[Stored data entries]

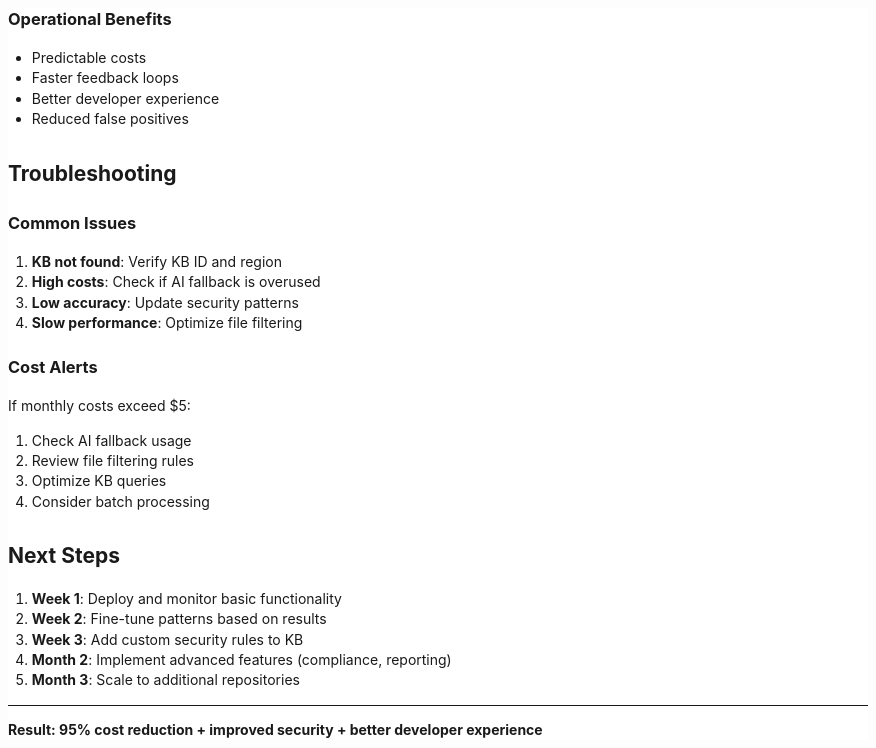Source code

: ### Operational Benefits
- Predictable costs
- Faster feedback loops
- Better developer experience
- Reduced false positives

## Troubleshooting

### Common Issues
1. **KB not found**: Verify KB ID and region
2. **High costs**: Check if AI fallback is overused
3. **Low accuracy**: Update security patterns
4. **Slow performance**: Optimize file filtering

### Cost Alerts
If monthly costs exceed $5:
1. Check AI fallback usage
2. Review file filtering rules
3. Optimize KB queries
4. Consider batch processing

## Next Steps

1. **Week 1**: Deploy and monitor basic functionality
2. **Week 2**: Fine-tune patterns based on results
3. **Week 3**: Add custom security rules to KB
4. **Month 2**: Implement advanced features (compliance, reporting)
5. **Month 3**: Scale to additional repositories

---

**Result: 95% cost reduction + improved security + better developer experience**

---

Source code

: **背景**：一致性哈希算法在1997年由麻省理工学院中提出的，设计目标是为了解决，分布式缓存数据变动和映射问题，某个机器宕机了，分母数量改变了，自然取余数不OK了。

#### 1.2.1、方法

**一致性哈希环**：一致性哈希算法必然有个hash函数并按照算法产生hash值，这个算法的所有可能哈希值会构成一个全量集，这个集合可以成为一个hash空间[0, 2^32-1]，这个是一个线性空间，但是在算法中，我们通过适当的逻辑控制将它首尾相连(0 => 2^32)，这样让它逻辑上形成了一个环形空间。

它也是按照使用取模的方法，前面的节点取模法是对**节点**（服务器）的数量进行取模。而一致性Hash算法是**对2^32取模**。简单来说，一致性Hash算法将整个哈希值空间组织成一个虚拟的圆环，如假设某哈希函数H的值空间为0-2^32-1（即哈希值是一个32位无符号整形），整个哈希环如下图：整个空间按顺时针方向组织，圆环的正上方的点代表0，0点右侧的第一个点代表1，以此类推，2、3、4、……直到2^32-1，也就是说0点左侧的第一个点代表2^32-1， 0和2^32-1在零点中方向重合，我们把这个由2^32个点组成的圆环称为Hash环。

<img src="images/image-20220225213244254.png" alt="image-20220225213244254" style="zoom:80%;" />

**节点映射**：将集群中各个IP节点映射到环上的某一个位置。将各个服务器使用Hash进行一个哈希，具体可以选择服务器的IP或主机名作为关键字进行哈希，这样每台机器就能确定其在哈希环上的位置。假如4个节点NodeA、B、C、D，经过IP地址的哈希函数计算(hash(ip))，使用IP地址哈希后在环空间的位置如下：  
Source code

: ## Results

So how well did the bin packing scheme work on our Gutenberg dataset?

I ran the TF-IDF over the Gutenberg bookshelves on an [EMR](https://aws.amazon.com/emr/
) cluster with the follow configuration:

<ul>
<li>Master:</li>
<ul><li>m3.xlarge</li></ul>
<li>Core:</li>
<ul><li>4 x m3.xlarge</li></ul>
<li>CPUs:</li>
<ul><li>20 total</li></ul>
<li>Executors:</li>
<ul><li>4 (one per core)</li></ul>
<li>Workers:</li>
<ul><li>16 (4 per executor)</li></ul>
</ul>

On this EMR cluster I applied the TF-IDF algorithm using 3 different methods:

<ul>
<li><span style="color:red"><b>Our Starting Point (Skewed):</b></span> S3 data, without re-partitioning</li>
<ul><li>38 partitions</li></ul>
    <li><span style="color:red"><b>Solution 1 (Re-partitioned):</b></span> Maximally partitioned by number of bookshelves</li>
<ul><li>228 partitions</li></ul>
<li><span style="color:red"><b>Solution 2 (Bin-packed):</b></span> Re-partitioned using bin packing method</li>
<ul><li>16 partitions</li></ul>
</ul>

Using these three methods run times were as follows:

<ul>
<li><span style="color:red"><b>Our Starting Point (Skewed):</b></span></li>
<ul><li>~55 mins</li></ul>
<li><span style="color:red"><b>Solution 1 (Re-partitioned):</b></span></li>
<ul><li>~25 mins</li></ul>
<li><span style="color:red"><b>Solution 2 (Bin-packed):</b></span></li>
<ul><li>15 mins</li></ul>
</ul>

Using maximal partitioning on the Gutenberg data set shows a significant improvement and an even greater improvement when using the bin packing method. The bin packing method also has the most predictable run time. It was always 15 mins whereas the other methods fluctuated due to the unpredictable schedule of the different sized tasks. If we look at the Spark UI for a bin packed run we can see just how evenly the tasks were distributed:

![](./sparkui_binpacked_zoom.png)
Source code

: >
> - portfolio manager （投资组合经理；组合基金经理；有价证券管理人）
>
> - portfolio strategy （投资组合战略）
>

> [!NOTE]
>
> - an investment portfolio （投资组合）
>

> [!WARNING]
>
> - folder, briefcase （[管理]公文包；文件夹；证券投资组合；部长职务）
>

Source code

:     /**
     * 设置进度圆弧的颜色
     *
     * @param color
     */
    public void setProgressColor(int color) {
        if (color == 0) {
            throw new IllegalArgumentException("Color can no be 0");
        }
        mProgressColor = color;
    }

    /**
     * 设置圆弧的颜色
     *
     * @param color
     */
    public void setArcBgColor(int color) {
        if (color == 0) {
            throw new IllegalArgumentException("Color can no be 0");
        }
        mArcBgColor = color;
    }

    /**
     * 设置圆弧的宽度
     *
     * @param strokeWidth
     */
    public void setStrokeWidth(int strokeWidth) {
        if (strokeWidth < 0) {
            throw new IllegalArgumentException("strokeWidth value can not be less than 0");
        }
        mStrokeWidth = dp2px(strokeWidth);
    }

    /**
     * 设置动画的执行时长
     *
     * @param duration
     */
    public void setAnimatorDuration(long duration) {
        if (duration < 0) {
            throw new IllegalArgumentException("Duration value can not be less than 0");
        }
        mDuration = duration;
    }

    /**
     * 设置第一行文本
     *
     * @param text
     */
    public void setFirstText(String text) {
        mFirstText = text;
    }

Directions: In the lines above, locate the string "strokeWidth". Copy every line where it occurs.

Problem solution:
     * @param strokeWidth
    public void setStrokeWidth(int strokeWidth) {
        if (strokeWidth < 0) {
            throw new IllegalArgumentException("strokeWidth value can not be less than 0");
        mStrokeWidth = dp2px(strokeWidth);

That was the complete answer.